TEXT FOR ANALYSIS:
Content starts
Archived-At: <https://mailarchive.ietf.org/arch/msg/nfsv4/BU3HeSU_GlqFBQvSPaf6k4QkcD8>
Subject: Re: [nfsv4] (belated) copy of my review of draft-ietf-nfsv4-layout-types-03
X-BeenThere: nfsv4@ietf.org
X-Mailman-Version: 2.1.22
Precedence: list
List-Id: NFSv4 Working Group <nfsv4.ietf.org>
List-Unsubscribe: <https://www.ietf.org/mailman/options/nfsv4>, <mailto:nfsv4-request@ietf.org?subject=unsubscribe>
List-Archive: <https://mailarchive.ietf.org/arch/browse/nfsv4/>
List-Post: <mailto:nfsv4@ietf.org>
List-Help: <mailto:nfsv4-request@ietf.org?subject=help>
List-Subscribe: <https://www.ietf.org/mailman/listinfo/nfsv4>, <mailto:nfsv4-request@ietf.org?subject=subscribe>
X-List-Received-Date: Wed, 19 Jul 2017 09:27:41 -0000

Hi Dave,

I’ve evidently already applied some of these in my draft-05 working
copy. As such, I’ll either note I’ve made the change at this time or
ack that I made it at some earlier point.

I’m going to split my replies to avoid getting notified by the mailer
that mu message is too large.

Here is part 1:

On Jul 16, 2015, at 4:21 PM, David Noveck <davenoveck@gmail.com<mailto:davenoveck@gmail.com>> wrote:

I sent the comments below to Tom a while back.  This was the review that Tom was referring to at the Dallas meeting.  Although Tom characterized my comments as a "good review", I don't think one can assume that he necessarily agrees with everything in these comments.  Still, it would be good if the working group had access to these comments before discussing next steps for draft-ietf-nfsv4-layout-types.

_______________

Overall Comments

Overall this document has made a good start in addressing the problems it set out to solve.  I'd like to thank you for undertaking what might have seemed a thankless task.  It's now almost thankless but I hope it won't remain so.
Content ends
WORK ORDER 1:
Answer these questions about the mailing-list message:
(a) Which Mailman version does the message header list?
(b) Why does the writer split the replies?
(c) At which meeting did Tom refer to the review?

AVAILABLE DATA:
Content starts
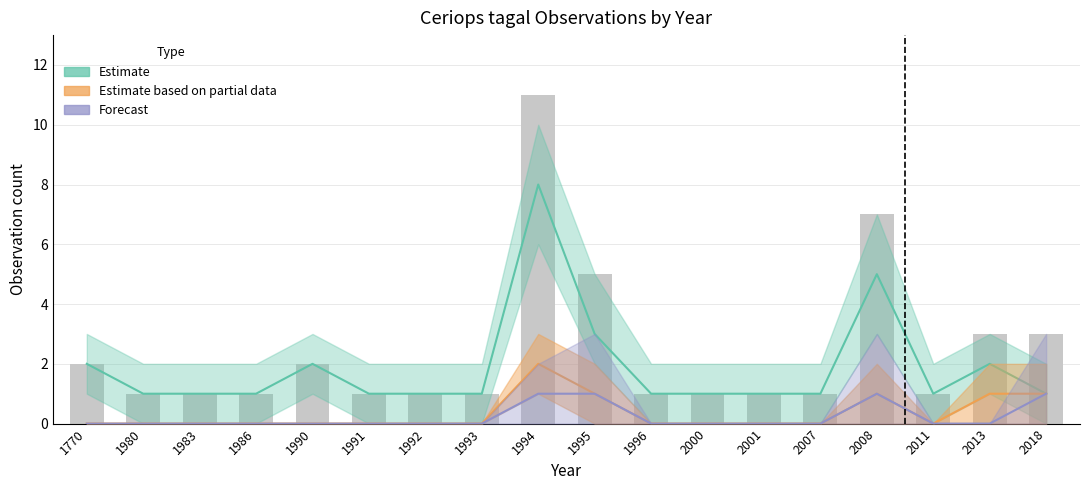

Are the bars horizontal?

No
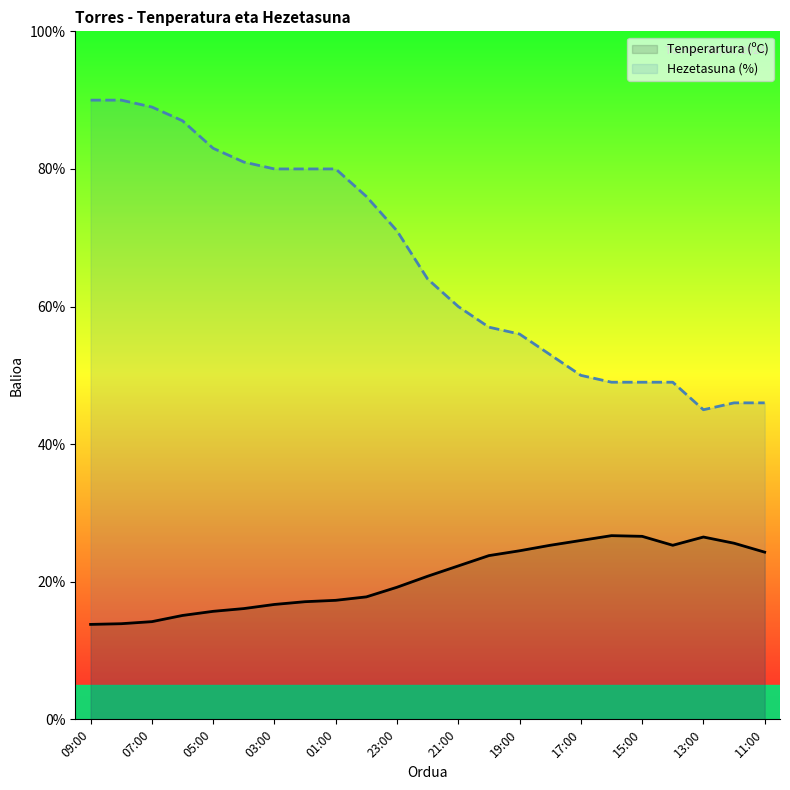

True or false: Hezetasuna (%) and Tenperartura (ºC) cross at least once.

False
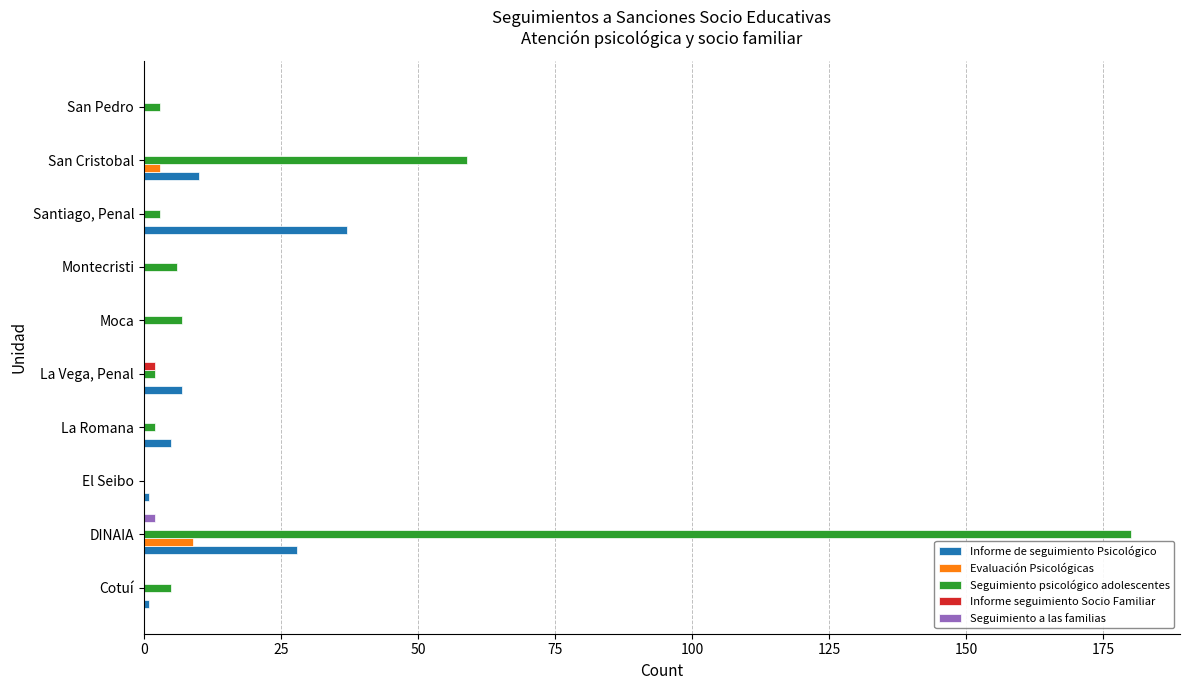

At which category is the sum across all series the highest?

DINAIA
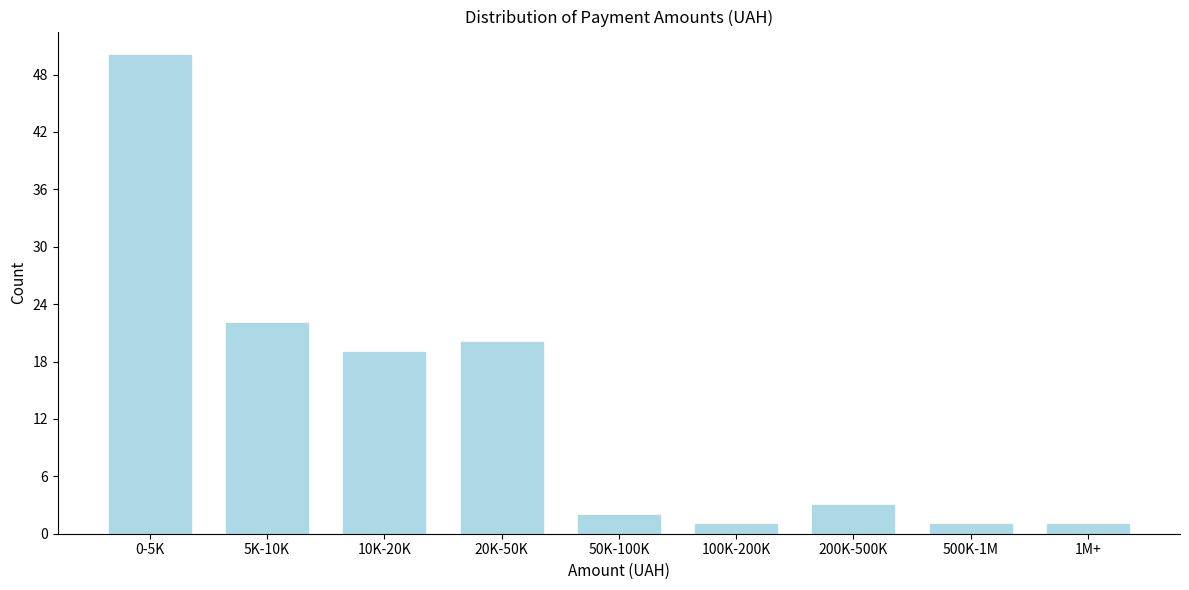

Reading left to right, list all the values displayed in this chart.

50	22	19	20	2	1	3	1	1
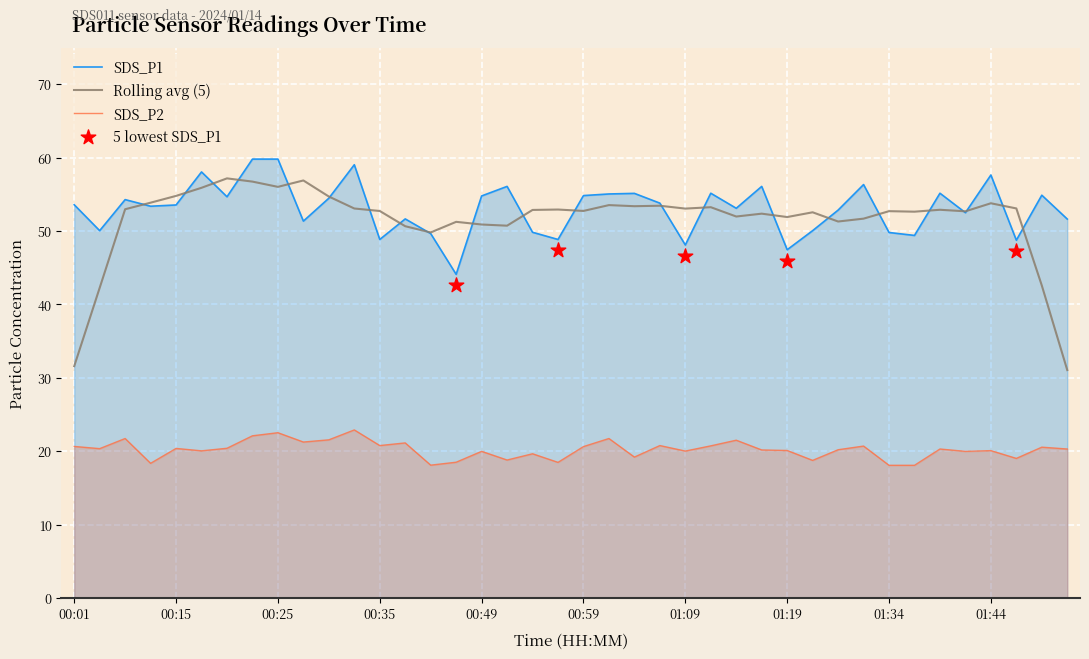

Which series reaches the minimum Y coordinate?

SDS_P2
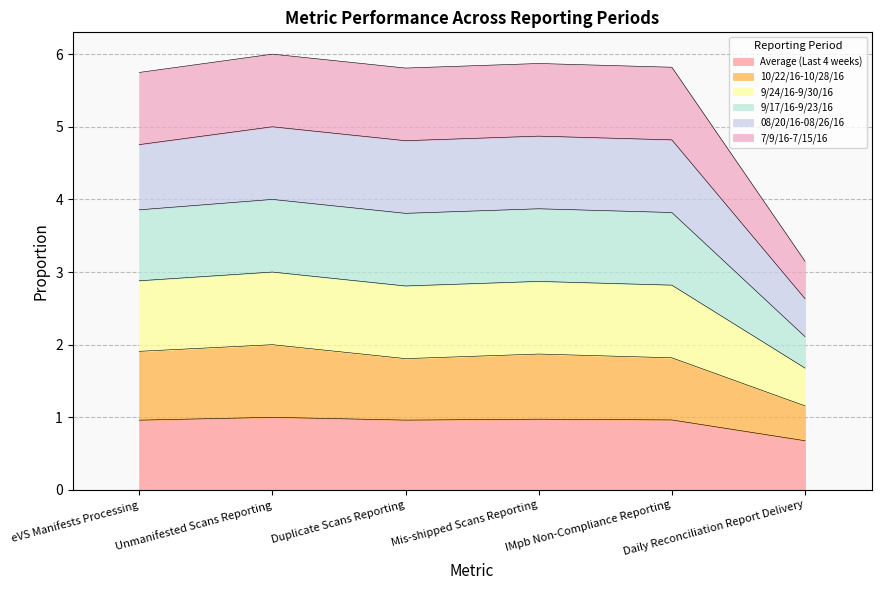

How many lines are shown in the chart?

6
Content ends
WORK ORDER 2: Reproduce the records word for word, starting at the line that contains "Reading left to" and ending at the last line of the records. Leave the pictures out of your answer.

REPLY 1:
(a) 2.1.22
(b) To avoid getting notified by the mailer that the message is too large.
(c) The Dallas meeting.

REPLY 2:
Reading left to right, list all the values displayed in this chart.

50	22	19	20	2	1	3	1	1

Which series reaches the minimum Y coordinate?

SDS_P2

How many lines are shown in the chart?

6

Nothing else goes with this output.